The Muslim cleric was declared a fugitive after he had ignored two police summonses. The FPI leader reportedly traveled to Iraq through Jordan, ostensibly to wage jihad against U.S. troops. But he claimed he had only been involved in humanitarian activities to help the victims of the war.

After having briefly waged jihad, he decided to come home again.

Rizieq's "great escape" occurred shortly after he had been transferred by the city police to the city prosecutors' office for further legal processing after the police had completed his case file.

The cleric was charged under articles 160 and 154 of the Criminal Code for encouraging FPI members to vandalize a number of entertainment centers in early October last year, and for spreading hatred against the government. He now faces a maximum sentence of seven years in jail.

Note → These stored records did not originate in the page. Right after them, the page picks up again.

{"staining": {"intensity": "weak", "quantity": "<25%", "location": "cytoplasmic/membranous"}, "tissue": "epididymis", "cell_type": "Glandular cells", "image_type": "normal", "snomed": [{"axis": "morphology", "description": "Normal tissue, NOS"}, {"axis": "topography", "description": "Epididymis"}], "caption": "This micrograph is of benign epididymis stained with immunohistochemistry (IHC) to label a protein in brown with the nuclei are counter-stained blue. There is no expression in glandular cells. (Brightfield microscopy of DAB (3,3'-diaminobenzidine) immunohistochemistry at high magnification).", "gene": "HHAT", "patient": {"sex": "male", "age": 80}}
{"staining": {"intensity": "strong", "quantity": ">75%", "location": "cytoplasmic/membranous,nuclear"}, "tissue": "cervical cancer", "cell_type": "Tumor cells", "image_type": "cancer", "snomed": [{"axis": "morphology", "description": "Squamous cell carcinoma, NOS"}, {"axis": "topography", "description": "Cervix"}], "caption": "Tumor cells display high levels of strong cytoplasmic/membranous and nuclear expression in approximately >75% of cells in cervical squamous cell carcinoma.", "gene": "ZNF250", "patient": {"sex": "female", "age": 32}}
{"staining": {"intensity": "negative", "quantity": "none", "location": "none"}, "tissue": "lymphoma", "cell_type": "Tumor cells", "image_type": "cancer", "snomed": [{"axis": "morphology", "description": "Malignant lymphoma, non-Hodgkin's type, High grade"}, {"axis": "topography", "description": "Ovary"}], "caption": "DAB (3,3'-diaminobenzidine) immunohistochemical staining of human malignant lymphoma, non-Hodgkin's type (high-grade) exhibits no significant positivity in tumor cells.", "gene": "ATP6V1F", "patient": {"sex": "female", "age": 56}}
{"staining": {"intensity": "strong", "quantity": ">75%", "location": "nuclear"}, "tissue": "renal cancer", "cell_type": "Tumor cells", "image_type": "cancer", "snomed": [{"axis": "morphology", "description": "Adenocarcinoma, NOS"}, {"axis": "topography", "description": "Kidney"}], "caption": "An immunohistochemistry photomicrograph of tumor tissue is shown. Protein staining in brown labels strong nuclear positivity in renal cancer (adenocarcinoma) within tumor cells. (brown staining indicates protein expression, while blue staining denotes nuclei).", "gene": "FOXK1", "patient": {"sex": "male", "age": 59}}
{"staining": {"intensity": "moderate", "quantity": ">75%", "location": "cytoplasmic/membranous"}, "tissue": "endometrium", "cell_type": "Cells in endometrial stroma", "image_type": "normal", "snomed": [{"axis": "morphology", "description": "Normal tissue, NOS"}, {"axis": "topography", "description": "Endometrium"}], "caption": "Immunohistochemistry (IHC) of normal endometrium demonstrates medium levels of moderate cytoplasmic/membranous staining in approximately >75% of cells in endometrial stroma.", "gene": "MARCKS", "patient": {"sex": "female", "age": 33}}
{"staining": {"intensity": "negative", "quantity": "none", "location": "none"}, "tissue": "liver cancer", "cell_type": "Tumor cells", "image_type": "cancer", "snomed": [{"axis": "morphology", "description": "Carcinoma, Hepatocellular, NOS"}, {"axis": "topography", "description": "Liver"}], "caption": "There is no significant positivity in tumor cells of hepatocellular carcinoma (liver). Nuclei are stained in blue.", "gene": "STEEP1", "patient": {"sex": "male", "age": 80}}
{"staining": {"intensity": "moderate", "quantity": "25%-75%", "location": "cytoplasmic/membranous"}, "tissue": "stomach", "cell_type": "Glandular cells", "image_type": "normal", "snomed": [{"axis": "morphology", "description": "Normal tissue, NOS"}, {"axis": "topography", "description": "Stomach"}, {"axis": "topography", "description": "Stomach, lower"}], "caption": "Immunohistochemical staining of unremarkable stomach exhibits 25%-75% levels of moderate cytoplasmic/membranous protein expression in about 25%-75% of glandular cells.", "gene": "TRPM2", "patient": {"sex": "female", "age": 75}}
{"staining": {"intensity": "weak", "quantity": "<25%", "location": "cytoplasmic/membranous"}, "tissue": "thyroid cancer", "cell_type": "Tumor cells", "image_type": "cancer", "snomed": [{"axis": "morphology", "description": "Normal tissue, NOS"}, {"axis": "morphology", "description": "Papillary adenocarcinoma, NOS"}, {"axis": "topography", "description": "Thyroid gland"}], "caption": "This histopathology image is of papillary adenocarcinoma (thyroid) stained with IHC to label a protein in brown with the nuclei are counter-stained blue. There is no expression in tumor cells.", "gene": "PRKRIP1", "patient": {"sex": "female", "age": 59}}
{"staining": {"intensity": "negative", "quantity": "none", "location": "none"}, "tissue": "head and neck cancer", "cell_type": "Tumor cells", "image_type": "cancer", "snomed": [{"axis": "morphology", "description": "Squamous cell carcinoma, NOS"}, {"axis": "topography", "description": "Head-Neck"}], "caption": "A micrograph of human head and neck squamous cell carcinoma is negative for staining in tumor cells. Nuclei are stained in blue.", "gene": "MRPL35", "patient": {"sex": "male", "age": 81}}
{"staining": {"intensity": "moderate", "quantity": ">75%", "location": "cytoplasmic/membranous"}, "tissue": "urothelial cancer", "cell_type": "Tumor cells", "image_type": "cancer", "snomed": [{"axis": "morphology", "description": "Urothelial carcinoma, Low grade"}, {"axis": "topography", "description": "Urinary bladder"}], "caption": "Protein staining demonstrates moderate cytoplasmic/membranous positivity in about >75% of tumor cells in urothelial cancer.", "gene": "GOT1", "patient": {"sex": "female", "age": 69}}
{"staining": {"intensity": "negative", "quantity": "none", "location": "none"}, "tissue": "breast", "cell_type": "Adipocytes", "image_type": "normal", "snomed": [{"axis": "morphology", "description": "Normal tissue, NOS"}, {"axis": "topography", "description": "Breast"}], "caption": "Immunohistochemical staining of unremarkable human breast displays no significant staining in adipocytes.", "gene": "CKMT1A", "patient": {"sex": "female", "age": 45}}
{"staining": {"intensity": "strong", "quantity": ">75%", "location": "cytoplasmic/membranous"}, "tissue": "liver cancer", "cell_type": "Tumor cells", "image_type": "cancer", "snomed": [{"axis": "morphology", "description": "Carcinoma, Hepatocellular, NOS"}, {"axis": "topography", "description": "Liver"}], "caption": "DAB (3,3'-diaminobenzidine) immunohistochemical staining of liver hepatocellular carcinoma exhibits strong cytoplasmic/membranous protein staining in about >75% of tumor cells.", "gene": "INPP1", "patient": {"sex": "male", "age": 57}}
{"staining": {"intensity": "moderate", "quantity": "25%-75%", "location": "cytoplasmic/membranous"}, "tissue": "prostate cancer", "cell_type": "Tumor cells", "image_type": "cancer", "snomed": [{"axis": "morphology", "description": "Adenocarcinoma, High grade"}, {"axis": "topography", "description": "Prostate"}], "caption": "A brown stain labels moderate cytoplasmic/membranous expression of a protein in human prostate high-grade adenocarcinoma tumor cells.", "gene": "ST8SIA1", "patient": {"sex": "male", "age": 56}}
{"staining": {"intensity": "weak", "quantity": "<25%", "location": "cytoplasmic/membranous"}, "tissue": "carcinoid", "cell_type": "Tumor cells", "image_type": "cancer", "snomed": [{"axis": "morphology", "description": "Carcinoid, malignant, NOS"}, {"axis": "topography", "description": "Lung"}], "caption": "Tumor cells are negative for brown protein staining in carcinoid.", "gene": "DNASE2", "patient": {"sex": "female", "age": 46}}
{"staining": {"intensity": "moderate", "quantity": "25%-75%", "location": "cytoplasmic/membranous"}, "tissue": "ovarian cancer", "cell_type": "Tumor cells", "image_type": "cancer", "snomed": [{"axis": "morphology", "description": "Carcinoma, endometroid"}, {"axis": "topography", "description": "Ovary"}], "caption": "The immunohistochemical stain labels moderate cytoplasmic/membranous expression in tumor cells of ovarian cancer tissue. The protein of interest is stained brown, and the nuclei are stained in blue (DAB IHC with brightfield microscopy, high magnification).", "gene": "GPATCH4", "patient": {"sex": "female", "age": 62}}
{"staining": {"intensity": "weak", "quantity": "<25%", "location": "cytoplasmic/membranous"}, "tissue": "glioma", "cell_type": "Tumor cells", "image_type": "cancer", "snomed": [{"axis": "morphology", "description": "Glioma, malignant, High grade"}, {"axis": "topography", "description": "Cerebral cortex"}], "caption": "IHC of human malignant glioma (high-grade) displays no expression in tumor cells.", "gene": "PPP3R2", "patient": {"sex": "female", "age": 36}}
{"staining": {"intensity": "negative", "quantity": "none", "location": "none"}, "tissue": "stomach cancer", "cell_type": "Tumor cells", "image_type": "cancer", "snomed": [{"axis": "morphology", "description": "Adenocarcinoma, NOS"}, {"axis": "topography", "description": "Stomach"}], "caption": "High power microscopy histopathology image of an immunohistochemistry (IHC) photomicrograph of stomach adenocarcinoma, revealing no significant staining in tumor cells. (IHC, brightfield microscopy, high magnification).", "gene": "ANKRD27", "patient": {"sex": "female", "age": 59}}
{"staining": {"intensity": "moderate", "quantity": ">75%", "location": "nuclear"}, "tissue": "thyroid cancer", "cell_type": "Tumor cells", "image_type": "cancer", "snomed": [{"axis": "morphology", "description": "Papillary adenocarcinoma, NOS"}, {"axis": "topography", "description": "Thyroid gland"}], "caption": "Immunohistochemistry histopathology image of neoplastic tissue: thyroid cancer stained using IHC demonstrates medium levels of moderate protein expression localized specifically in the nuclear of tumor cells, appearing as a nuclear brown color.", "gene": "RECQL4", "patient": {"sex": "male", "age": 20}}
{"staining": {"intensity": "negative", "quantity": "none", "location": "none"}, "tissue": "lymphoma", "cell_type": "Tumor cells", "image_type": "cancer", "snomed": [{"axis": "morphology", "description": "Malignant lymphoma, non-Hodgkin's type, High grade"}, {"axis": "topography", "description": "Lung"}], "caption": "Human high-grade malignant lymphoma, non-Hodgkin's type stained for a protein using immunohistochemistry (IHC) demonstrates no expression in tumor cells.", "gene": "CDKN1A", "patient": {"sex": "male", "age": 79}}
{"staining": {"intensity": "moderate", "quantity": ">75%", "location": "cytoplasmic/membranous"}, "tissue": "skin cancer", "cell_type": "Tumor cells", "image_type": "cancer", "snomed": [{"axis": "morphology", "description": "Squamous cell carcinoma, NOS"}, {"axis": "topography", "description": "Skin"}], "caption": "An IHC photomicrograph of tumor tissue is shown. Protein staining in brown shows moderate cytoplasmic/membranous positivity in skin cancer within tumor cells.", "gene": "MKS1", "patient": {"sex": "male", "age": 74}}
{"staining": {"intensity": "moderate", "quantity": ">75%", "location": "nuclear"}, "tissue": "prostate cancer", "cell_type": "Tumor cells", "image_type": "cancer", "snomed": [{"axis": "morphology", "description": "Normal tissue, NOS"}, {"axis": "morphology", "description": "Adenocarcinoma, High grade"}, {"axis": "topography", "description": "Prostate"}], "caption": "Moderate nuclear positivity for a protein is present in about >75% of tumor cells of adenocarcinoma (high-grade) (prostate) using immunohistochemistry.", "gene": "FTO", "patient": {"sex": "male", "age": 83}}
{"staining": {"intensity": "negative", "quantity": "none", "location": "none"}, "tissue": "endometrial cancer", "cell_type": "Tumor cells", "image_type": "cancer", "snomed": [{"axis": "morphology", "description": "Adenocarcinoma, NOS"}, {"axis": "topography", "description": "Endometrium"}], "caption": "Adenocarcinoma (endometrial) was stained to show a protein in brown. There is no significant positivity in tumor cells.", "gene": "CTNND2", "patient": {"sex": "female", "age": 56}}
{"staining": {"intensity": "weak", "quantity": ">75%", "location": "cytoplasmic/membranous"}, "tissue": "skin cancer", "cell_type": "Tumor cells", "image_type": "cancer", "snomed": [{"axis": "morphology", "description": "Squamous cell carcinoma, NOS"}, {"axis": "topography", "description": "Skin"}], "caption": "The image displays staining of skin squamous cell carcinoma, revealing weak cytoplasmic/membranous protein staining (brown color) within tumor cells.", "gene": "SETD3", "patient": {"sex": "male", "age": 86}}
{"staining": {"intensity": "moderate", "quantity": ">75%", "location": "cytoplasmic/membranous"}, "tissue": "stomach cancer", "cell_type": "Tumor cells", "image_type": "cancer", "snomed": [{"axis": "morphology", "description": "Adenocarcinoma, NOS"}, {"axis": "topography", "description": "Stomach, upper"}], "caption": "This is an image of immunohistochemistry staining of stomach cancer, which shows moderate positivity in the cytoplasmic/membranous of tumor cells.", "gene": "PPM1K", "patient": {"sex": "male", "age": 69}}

The FPI has long been notorious for its frenzied attacks on entertainment centers and other places they suspect of being covers for gambling and other forms of vice.

The police had previously detained Rizieq, but then released him and placed him under house arrest last November on condition that he reported to the police every Monday and Thursday.

Commenting prior to Rizieq's surrender, the city police's chief of detectives, Sr. Comr. Andi Chaeruddin, strongly criticized Rizieq's supporters, saying that their action was a serious breach of the law.

"If every group in society was to do what Habib Rizieq's supporters have done, what would happen to our country?" Andi commented to The Jakarta Post on Monday.

Andi, however, refused to take the blame for the incident, saying that the Rizieq case had become the prosecutors' responsibility after it had been handed over to them by the police.

Rizieq arrived at Salemba detention center at 4:45 p.m. on Monday in a private Mazda E 2000 car. He was escorted by dozens of FPI members, all yelling Allahu Akbar (God is great).

Rizieq claimed that his detention was the result of a conspiracy between the police and the operators of illegal gambling dens.

Commenting on the action by his supporters, he said he had allowed the FPI members to spirit him away from the prosecutors as he knew it was a protest against what he termed his unjust detention.

According to Rizieq, he had returned from Jordan to comply with the police summonses. "If I wanted to, I could have sought asylum and lived in Jordan," he said optimistically, as quoted by Detik.com.

Jakarta prosecutors' office chief Muljohardjo said that he had set up a team of prosecutors to handle the Rizieq case. The three members of the team were Sandi, Hasan Basri and Teuku Rachman.